CHÂTEAU-MARGOT, à part.

Voilà mon affaire !

Haut.

Jeune Caucasienne ! tu es belle... tu es grande ! tu es grasse ! tu es copieuse, tu me fais l’effet d’un monument !

OURSIKA, minaudant.

Finissez... ou je vais m’en aller...

CHÂTEAU-MARGOT.

T’en aller ! au moment où je te retrouve... car voilà six mois que je te cherche, que je te suis, que je te poursuis... d’Anièriska à Nanterriska, de Nanterriska à Bougivaliska !...

OURSIKA.

Est-il possible ?...

CHÂTEAU-MARGOT.

Où étais-tu, il y a six mois ?

OURSIKA.

À Novogorod.

CHÂTEAU-MARGOT.

J’en arrive ! j’ai vu la maison où tu es née... je me suis prosterné sur le seuil...

OURSIKA.

On en a fait une caserne de dragons.

CHÂTEAU-MARGOT, à part.

Hein ?...

Haut.

Profanation ! faire coucher des dragons dans un nid de fauvette !...

OURSIKA.

Il me prend pour une fauvette !...

CHÂTEAU-MARGOT, regardant vers le fond, à droite.

On vient !...

OURSIKA.

Mais, alors, dansons !... nous ne dansons pas !

CHÂTEAU-MARGOT, à part.

Du courage !...

Haut.

Oursika ! échangeons nos âmes dans un baiser ! le veux-tu ?...

OURSIKA.

Non !

CHÂTEAU-MARGOT.

Oh ! merci ! merci !

Il l’embrasse.

 

 

Scène XI

 

OURSIKA, CHÂTEAU-MARGOT, GIGOMIR, BABIOLE

 

GIGOMIR et BABIOLE, apercevant Château-Margot.

Ciel !...

GIGOMIR.

Bravo !... ne vous gênez pas !...

CHÂTEAU-MARGOT, à part.

J’aurais préféré être pincé par le père... mais on lui fera part de la chose.

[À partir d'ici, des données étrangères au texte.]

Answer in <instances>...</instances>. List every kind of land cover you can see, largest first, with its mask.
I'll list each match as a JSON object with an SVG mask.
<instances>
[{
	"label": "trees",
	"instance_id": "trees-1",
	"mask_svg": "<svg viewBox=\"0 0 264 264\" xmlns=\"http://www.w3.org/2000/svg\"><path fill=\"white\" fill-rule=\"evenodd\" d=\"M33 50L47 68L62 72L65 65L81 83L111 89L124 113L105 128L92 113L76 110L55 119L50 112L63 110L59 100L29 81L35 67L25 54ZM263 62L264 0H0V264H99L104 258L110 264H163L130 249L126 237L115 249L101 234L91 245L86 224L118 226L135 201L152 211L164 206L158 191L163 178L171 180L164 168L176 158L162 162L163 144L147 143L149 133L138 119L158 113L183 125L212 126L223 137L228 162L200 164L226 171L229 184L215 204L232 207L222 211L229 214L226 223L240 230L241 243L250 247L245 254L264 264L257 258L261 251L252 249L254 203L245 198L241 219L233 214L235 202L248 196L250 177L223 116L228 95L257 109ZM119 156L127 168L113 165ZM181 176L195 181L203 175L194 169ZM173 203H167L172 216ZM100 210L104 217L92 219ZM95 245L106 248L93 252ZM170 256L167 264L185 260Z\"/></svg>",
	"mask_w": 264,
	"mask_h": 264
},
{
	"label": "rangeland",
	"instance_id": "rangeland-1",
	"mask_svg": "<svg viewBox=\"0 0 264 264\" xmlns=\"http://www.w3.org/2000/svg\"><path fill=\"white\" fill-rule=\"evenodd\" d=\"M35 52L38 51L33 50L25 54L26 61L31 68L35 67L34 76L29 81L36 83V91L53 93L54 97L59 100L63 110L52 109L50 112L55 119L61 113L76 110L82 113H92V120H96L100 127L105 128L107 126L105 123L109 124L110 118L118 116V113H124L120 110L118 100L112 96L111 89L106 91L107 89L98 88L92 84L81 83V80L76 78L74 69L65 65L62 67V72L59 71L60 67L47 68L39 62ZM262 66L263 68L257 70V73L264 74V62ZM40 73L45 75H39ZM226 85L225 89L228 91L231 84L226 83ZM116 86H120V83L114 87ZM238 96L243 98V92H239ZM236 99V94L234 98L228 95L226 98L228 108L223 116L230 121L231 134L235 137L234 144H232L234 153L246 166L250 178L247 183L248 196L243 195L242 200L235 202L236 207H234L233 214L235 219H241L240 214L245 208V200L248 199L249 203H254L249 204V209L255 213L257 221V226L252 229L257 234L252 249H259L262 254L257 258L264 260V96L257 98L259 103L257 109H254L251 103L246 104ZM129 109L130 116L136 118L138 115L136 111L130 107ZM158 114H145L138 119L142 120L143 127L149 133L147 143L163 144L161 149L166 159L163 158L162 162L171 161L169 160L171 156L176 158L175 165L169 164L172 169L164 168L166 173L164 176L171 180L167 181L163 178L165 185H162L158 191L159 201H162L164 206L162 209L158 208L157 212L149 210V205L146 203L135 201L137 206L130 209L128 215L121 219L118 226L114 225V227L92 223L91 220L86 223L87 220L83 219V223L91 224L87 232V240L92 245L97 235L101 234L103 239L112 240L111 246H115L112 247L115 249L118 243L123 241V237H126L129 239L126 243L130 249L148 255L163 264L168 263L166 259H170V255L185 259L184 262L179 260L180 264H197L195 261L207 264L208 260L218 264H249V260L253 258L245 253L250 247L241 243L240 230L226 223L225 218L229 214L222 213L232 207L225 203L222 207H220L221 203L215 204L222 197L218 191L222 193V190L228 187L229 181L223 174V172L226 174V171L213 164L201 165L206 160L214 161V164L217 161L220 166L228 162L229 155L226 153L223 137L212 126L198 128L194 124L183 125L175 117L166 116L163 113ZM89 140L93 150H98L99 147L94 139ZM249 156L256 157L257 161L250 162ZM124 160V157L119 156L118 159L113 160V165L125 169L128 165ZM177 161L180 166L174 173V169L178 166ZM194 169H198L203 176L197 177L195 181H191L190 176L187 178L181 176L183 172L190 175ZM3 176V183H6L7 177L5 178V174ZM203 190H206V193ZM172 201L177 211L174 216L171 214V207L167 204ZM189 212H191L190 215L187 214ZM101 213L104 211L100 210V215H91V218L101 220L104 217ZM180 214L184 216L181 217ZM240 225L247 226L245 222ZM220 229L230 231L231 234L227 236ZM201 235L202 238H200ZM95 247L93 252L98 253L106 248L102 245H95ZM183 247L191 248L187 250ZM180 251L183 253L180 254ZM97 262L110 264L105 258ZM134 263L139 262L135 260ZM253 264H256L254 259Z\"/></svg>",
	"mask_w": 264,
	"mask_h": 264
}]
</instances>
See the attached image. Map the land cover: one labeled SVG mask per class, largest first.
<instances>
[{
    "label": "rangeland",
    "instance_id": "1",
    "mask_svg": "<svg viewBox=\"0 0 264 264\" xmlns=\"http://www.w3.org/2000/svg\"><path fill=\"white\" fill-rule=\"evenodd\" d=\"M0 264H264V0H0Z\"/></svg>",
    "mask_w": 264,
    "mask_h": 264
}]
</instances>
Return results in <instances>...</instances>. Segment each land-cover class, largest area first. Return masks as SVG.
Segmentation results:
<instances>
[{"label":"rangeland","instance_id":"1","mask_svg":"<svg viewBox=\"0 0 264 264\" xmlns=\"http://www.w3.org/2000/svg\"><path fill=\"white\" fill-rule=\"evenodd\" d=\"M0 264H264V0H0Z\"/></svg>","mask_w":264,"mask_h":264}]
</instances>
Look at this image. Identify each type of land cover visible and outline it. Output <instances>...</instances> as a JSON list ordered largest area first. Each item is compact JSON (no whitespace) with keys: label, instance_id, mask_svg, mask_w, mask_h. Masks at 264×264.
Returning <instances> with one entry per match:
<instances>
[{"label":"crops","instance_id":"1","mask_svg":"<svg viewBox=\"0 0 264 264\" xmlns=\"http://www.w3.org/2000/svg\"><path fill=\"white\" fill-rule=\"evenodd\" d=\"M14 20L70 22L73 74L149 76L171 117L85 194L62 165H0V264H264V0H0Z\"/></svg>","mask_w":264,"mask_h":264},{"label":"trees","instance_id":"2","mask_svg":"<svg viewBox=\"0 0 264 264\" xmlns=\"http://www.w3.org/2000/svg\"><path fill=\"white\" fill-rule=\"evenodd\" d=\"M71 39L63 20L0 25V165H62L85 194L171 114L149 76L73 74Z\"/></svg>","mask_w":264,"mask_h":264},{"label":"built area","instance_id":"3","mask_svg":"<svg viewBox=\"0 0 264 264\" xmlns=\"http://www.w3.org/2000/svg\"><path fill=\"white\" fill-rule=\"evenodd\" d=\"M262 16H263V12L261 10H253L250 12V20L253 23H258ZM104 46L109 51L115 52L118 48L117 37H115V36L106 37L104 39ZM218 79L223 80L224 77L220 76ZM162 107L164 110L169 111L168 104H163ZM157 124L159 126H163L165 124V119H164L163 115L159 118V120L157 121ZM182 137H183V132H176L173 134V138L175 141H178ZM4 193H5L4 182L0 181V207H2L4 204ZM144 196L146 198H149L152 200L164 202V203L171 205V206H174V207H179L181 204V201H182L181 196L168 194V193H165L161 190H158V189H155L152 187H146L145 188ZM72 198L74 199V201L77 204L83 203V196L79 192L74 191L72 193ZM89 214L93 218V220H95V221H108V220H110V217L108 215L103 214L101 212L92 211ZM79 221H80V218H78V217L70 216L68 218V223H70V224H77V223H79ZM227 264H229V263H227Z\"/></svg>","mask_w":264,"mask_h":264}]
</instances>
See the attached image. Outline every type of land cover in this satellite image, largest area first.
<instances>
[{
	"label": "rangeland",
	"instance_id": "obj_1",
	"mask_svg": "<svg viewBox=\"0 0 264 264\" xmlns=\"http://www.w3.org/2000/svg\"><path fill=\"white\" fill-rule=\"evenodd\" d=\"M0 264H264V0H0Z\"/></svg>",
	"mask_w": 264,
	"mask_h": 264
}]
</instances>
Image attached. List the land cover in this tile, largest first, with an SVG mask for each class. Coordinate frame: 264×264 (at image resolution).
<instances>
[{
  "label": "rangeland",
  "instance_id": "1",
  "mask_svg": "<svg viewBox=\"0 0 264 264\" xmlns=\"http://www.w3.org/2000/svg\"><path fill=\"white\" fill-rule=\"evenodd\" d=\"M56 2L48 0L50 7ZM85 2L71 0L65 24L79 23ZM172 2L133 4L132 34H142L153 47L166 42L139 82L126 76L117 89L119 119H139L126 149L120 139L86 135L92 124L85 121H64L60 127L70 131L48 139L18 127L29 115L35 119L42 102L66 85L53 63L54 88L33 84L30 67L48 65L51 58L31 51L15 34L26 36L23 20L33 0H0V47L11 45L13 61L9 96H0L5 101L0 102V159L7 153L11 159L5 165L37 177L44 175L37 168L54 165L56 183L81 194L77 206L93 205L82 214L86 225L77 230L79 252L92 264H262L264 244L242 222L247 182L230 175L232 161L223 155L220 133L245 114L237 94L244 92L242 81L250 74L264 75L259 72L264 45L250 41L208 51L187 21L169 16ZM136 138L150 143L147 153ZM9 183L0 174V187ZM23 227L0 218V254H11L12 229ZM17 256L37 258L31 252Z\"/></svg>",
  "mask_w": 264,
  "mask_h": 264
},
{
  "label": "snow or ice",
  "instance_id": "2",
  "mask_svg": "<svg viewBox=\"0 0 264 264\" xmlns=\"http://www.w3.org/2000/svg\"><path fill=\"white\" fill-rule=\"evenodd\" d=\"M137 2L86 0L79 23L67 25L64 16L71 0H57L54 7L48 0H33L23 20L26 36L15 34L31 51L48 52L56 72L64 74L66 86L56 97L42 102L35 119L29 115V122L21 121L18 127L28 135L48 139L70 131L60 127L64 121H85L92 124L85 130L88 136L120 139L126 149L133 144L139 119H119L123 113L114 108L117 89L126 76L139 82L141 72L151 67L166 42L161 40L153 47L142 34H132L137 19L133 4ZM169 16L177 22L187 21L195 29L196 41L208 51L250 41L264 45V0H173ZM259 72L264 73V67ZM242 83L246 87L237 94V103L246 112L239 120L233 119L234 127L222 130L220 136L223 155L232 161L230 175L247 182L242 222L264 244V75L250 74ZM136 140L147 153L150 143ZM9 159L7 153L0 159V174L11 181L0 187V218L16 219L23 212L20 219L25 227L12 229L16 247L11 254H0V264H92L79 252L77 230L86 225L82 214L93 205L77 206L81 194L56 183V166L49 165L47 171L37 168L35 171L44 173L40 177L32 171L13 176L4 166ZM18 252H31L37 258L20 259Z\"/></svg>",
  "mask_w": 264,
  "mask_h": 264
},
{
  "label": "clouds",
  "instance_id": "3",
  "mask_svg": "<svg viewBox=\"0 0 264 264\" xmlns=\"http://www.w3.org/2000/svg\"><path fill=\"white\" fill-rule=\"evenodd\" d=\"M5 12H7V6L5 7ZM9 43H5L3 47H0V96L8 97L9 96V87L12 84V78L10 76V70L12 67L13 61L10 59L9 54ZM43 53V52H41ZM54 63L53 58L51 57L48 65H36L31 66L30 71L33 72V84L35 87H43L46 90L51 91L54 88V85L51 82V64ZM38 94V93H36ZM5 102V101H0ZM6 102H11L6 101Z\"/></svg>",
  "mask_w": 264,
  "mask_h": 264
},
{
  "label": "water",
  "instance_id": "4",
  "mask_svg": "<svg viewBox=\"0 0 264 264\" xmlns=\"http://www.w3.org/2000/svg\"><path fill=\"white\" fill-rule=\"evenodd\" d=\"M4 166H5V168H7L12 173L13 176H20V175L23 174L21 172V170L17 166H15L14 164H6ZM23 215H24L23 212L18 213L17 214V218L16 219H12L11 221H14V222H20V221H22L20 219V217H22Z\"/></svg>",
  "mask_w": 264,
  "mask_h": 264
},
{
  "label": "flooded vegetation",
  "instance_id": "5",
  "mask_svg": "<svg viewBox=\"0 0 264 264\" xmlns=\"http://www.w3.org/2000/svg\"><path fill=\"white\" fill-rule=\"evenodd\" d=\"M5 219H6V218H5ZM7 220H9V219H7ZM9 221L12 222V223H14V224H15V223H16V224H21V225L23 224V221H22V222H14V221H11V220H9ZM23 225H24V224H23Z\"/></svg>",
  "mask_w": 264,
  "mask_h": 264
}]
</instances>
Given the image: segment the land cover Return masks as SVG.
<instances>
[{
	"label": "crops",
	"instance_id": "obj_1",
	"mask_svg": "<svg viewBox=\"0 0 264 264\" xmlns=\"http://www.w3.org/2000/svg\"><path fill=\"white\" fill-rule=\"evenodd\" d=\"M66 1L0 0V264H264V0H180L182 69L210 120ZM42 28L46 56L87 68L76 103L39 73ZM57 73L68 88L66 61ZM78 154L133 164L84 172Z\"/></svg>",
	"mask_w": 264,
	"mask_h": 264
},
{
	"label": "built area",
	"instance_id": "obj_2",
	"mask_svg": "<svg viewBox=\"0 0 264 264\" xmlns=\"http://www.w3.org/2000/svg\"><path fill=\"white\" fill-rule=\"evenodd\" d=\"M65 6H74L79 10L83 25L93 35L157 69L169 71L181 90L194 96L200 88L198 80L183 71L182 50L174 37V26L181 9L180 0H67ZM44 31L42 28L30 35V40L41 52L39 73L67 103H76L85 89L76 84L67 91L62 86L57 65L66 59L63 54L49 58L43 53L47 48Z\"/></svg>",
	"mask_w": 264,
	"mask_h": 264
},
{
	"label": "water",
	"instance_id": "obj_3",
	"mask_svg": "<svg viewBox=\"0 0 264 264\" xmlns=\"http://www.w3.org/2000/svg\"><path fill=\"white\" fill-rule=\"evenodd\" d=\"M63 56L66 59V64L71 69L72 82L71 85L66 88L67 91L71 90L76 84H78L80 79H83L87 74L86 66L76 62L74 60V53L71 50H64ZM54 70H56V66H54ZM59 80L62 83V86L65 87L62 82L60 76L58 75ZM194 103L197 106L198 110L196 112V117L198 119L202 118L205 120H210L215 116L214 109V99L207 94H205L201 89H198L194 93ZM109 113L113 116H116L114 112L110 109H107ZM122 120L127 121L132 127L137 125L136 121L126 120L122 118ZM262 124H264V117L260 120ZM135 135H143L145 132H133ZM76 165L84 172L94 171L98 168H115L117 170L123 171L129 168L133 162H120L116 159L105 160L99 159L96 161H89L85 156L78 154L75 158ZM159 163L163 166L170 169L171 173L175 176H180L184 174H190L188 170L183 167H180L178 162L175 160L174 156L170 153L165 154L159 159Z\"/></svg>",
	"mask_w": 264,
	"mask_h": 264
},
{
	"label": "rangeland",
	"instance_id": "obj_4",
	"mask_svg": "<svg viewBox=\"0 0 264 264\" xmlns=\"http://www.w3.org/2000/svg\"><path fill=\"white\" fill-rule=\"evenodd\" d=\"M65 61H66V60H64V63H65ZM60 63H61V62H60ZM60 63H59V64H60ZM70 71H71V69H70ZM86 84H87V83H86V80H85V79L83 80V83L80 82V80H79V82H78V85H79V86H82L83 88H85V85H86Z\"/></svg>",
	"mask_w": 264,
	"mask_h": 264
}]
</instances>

BABIOLE, pinçant Château-Margot.

Que faisiez-vous là ? monstre !

CHÂTEAU-MARGOT, bas.

Ne dis rien ! je fais viser mon passeport !

GIGOMIR, à Oursika.

Mademoiselle de Ganachkine ! permettez-moi de vous dire que votre conduite... est un peu épicée !

OURSIKA, troublée.

N’allez pas croire... nous répétions une figure de danse... la grenadina...

CHÂTEAU-MARGOT.

Non ! soyons carrés ! je l’aime ! elle m’aime ! nous nous aimons !

GIGOMIR, avec joie.

Est-ce vrai ?...

OURSIKA.

Je ne sais... je suis tout étourdie...

GIGOMIR.

Mais ça me va ! ça m’arrange ! car de mon côté j’aime mademoiselle Y Fuentez !...

OURSIKA.

Comment !

BABIOLE, bas à Château-Margot.

Une frime ! pour nous faire renvoyer !

CHÂTEAU-MARGOT.

Bon ! même jeu !

OURSIKA, à Gigomir.

Ainsi, vous ne m’aimez plus ?

GIGOMIR.

Excusez-moi... je vous trouve trop grosse.

OURSIKA.

Il suffit... colonel... je vous rends votre parole !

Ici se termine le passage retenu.